Check out Modern Chess, our featured variant for January, 2025.


[ Help | Earliest Comments | Latest Comments ]
[ List All Subjects of Discussion | Create New Subject of Discussion ]
[ List Earliest Comments Only For Pages | Games | Rated Pages | Rated Games | Subjects of Discussion ]

Comments/Ratings for a Single Item

EarliestEarlier Reverse Order Later
Including Piece Values on Rules Pages[Subject Thread] [Add Response]
Kevin Pacey wrote on Tue, Mar 12, 2024 12:26 AM UTC in reply to H. G. Muller from Mon Mar 11 09:59 PM:

Well, 2700+ play could be of interest one day (that is, may matter, in spite of being dismissed as if that level of play should be treated in that type of [different, i.e. dismissive] way no matter what), if someone were to imply they know the actual difference, if any, between a B and a N on average for 8x8 [chess]. Computer study results, perhaps at times implying they have established the truth of piece values, are already posted all over the internet, not just here on CVP, where readers/players are all presently presumed to be sub-2700. Even thus, readers of CVP might care out of curiosity alone to know the ultimate truth, however established, even if they do not benefit by it very often, if ever, in their own games, unless they become [near-]2700+ themselves one day. A lot of people finding it interesting to know that 8x8 checkers has been weakly solved in modern times is somewhat comparable, perhaps.

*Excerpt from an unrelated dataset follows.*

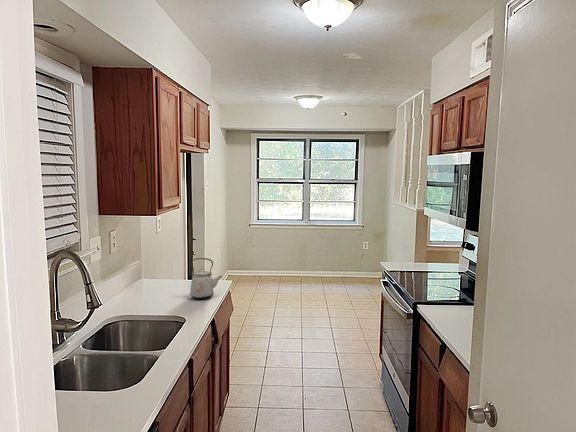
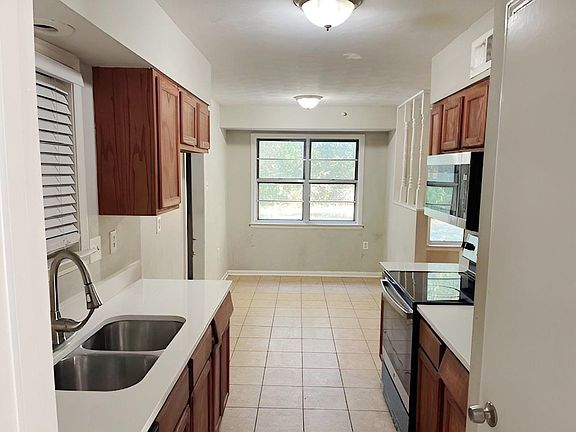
- kettle [189,257,223,300]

That explanation of margins of error doesn't mention a thing or two that might go wrong if any assumptions are made at any step, such as assuming the presumed materially weaker side will never win the most games in a study [especially if only a few hundred games] by a possible fluke, even if unlikely.

Then, there is my own hypothesis that the larger in value/(more powerful) a piece is, the greater a certain margin of error might need to be within a study.

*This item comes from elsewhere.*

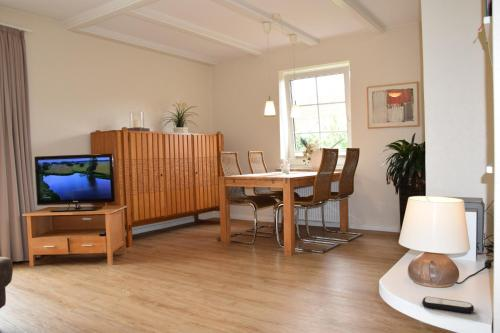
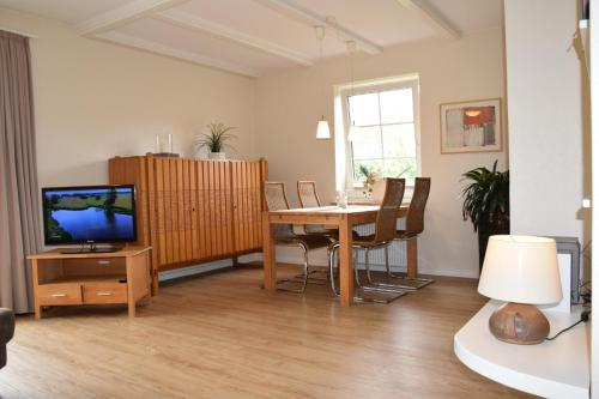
- remote control [421,296,475,314]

Perhaps unrelated(? - cannot recall if we discussed ever), 4 [uncompensated]tempi (worth 1/3rd of a pawn each in an open position), or 4/3rds of a pawn might be a normal minimum decisive edge, at least that's in line with an old-school rule of thumb I saw in an old book 'Point Count Chess', where a pawn is 3 points and 4 points ahead is supposed decisive (again, 1 pawn = 3 tempi in an open position is an old rule from even longer ago).


H. G. Muller wrote on Tue, Mar 12, 2024 11:29 AM UTC in reply to Kevin Pacey from 12:26 AM:

Systematic errors can never be estimated. There is no limit to how inaccurate a method of measurement can be. The only recourse is to be sure you design the method as good as you can. But what you mention is a statistical error, not a systematic one. Of course the weaker side can win, in any match with a finite number of games, by a fluke. Conventional statistics tells you how large the probability for that is. The probability to be off by 2 standard deviations or more (in either direction) is about 5%. To be off by 3 about 0.27%. It quickly tails off, but to make the standard deviation twice smaller you need 4 times as many games.

So it depends on how much weaker the weak side is. To demonstrate with only a one-in-a-million probablity for a fluke that a Queen is stronger than a Pawn wouldn't require very many games. The 20-0 result that you would almost certainly get would only have a one-in-a-million probability when the Queen was not better, but equal. OTOH, to show that a certain material imbalance provides a 1% better result with 95% 'confidence' (i.e. only 5% chance it is a fluke), you will need 6400 games (40%/sqrt(6400) = 40%/80 = 0.5%, so a 51% outcome is two standard deviations away from equality).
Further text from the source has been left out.